** Reading text follows **

And for those of you who have been following along and waiting (or not) for the next “installment”, here goes…

Back at the beginning of November the Whole Dog Journal published a blog post entitled “Listen to Your Gut When It Comes to Your Dog – and Act on It!”  by Nancy Kerns. I skimmed over it, put it aside, and promptly forgot about it.

Until a few days before Christmas that is.

I was working with Ducky out in the back yard. About ten minutes earlier she had gotten a bit snarky with Shadow – again – over who knows what at this point.  This has been going on almost daily for more than two months. I’m tired of it.

And I’m tired of her barking her fool head off at hubby and acting like a cujo dog every time he gets up out of his chair to do whatever.

** End of Reading text **
** Record excerpts follows **

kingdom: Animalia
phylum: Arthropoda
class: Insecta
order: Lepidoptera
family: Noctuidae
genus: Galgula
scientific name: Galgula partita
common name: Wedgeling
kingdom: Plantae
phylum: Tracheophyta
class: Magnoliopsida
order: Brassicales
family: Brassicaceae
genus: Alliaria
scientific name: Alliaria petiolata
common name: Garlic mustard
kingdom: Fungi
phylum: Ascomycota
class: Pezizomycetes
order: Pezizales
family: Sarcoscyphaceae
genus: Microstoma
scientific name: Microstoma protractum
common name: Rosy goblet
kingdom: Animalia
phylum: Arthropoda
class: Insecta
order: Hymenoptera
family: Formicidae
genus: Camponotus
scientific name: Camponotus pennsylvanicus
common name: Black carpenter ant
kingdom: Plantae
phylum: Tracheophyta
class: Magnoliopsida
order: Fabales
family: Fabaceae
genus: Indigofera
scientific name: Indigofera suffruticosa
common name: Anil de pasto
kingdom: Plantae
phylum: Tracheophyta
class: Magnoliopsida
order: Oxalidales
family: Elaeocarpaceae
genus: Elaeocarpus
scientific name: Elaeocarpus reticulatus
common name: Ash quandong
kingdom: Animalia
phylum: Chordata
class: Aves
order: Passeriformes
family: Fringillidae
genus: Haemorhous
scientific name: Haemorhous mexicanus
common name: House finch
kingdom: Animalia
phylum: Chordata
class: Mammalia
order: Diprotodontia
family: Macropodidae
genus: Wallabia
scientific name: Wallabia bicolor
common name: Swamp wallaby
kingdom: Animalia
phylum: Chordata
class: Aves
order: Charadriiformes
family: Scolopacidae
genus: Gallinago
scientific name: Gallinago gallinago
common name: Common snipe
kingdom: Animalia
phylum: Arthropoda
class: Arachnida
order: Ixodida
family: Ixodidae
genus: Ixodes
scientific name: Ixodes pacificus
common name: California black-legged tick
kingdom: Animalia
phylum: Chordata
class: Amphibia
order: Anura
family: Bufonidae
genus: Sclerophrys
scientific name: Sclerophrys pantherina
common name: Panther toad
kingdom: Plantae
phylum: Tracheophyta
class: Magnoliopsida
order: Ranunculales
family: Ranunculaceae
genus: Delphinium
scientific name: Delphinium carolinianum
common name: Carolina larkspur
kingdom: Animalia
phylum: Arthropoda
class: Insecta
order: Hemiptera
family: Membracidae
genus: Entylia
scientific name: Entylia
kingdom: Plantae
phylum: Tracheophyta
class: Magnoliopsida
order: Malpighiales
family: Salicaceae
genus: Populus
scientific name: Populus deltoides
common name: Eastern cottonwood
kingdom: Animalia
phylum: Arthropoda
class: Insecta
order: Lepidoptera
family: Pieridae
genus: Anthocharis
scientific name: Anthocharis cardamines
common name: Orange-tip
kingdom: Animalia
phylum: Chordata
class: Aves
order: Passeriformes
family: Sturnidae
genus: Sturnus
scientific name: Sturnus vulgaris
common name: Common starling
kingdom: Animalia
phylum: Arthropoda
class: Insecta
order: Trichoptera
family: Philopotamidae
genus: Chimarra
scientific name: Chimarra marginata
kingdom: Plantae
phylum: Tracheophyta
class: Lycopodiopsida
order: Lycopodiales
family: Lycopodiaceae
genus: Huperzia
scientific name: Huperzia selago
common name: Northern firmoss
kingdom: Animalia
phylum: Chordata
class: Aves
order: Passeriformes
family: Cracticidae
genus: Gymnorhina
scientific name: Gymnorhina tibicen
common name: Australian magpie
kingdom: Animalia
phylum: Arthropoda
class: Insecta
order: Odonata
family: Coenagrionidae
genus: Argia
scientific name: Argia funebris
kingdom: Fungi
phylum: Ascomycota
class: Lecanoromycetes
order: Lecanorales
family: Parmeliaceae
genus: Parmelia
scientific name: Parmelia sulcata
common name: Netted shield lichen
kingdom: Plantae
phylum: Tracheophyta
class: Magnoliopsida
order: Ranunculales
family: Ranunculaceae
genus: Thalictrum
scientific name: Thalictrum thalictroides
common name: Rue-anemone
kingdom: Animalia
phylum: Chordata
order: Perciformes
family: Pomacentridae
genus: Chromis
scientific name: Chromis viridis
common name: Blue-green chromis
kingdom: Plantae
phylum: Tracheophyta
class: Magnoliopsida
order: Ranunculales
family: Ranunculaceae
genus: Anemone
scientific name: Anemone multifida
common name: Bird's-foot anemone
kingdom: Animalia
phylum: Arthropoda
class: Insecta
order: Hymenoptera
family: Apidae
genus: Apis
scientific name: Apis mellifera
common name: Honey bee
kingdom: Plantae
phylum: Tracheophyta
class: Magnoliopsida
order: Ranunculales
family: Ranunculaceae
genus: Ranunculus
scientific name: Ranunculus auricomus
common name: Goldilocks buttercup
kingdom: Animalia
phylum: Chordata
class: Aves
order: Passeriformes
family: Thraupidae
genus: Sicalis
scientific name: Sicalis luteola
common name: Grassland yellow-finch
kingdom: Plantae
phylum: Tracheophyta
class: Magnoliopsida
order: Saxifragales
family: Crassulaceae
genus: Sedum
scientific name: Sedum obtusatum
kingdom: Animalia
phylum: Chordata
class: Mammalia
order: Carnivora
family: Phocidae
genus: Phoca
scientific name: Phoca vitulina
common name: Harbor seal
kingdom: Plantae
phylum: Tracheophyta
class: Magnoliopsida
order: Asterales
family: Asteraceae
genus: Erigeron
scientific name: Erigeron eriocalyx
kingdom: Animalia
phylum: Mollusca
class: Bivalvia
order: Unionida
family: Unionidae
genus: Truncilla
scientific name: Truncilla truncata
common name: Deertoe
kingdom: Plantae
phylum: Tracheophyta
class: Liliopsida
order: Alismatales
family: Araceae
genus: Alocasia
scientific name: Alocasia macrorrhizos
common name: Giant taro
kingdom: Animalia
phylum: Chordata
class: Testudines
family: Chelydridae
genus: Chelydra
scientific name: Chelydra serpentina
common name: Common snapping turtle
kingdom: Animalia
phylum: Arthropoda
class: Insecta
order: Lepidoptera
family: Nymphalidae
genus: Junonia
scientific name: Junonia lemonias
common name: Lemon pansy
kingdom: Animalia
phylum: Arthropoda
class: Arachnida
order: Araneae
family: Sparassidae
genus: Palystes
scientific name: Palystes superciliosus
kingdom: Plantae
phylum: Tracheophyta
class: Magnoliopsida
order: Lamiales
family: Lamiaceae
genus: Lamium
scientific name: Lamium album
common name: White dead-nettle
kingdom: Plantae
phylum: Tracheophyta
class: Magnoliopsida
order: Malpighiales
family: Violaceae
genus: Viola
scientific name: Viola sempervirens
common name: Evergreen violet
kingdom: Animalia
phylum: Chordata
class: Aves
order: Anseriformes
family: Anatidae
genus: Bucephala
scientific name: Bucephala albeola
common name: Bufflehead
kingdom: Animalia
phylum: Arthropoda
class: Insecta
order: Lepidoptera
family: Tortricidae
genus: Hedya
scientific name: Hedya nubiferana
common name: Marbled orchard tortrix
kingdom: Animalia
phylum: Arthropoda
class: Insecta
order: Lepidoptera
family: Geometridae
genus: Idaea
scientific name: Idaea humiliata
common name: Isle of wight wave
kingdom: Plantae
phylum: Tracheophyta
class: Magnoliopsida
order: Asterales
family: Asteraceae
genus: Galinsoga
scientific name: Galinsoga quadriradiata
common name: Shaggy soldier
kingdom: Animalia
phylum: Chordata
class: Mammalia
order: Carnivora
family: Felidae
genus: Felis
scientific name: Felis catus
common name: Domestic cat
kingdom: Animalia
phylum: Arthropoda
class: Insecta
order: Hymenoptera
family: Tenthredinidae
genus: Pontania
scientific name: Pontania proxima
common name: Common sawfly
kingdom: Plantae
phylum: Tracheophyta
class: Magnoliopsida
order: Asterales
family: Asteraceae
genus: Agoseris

** End of Record excerpts **

◆ Required action ◆
Reproduce word for word the portion of the post about Ducky above that begins with the words "Back at the" and ends with "Christmas that is.".

◆ Completed task ◆
Back at the beginning of November the Whole Dog Journal published a blog post entitled “Listen to Your Gut When It Comes to Your Dog – and Act on It!”  by Nancy Kerns. I skimmed over it, put it aside, and promptly forgot about it.

Until a few days before Christmas that is.